My parents just celebrated the birth of their ninth grandchild.
Nine children, all in the span of five years, and they’ve only just begun.
I am so happy for my sister, and thrilled for my parents who have evolved into this role so beautifully.
And yet…gulp…they have evolved into this role…without a thought, a word or, seemingly, a care.
I always knew I would get older, even have children of my own. I was never fearful of aging, and looked forward to adulthood.
Well, here I am now; a woman, a Mrs., and, horrifyingly enough, a lady. (My mother recently referred to women my age as ‘ladies’. When I pointed that out to her, she paused and thought about what it meant to have a lady as a daughter. The end result was that we shrugged and went with it, as awkward as it was for both of us.)

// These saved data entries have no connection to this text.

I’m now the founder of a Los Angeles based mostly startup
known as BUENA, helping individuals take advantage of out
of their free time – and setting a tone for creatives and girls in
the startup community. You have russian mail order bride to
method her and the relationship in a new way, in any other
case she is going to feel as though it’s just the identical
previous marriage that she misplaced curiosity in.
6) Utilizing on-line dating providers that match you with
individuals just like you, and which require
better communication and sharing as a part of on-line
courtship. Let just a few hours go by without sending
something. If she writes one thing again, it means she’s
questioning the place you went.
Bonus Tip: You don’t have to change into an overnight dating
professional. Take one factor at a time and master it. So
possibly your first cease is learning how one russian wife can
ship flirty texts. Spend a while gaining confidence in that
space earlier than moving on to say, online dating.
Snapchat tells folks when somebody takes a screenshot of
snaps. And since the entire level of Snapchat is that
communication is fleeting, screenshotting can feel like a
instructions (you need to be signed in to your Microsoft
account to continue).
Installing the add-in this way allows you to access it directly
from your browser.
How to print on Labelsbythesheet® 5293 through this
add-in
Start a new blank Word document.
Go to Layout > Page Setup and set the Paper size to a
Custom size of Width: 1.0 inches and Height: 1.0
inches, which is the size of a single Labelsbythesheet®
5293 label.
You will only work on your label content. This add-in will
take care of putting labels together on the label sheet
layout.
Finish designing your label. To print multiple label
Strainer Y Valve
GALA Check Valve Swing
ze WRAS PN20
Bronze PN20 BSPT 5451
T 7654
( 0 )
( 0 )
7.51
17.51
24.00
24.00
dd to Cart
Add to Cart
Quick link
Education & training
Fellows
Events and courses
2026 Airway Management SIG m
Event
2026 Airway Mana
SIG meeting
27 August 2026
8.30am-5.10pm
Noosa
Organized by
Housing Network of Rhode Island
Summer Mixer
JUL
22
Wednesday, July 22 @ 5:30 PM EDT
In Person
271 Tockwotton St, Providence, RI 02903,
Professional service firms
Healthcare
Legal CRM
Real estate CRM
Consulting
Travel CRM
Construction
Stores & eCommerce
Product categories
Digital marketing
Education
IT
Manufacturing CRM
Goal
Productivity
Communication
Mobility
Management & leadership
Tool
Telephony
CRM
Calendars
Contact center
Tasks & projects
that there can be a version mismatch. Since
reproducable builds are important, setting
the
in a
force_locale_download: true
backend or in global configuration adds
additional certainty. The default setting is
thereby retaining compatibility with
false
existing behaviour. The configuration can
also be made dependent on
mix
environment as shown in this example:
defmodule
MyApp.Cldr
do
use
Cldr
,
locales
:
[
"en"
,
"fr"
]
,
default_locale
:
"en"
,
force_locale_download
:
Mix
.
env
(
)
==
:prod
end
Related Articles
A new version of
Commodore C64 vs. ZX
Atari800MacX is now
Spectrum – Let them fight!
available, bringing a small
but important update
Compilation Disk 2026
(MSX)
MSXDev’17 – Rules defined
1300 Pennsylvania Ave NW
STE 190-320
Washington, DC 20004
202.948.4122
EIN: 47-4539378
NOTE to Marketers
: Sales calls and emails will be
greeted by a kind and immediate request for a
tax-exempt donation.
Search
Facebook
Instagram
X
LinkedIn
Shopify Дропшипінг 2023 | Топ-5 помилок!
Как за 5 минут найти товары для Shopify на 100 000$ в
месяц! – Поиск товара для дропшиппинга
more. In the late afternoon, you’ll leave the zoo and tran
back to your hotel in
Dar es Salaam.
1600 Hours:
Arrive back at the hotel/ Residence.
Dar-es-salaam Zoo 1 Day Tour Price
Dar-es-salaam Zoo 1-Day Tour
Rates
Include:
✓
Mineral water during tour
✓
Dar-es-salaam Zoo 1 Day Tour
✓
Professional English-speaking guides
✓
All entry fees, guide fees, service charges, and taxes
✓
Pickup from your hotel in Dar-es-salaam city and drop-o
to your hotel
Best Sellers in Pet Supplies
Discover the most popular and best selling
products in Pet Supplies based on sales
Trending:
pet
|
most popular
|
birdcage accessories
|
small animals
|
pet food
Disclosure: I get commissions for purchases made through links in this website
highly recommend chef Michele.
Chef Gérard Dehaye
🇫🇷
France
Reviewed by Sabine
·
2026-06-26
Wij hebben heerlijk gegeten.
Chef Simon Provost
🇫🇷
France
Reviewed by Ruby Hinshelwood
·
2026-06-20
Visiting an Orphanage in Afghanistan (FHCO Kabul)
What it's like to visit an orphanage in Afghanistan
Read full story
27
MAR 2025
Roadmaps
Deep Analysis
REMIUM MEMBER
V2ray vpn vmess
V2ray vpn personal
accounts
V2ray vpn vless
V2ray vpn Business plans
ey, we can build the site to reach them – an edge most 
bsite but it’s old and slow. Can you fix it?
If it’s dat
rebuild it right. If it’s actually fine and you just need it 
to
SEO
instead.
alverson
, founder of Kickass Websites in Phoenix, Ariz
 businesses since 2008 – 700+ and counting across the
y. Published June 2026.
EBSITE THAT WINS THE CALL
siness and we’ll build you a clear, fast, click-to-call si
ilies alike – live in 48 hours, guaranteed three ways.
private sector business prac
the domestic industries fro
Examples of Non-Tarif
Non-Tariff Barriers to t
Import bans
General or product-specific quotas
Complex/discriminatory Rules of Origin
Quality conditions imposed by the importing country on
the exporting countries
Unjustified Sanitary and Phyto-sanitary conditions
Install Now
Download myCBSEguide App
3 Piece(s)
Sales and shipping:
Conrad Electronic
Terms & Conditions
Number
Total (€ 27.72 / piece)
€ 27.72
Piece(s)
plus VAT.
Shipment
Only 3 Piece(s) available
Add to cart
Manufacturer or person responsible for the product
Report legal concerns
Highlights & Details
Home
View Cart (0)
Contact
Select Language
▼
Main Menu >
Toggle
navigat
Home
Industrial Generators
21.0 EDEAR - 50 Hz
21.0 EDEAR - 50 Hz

I love it, this freedom of living life on my own. Growing up wasn’t too fun, but boy was it worth it.
And then I take a look at those who were the adults in my life, and the reality sets in.
I want to be a big girl so very badly. I have so much to offer the world now. It’s my time.
But…that means it’s no longer theirs. They will sit back happily and enjoy the fruits of their labor. They will smile and laugh and tell me stories of when they were my age, or when I was my child’s age, and I will…
…what will I do?
How will I relate to them?
Truth be told, I didn’t want to grow up to stand on my own. I wanted to catch up to them, to stand next to them, so I could be a part of their world.
Now that world is their age, and I am still here, still trying to be what time will never allow me to be.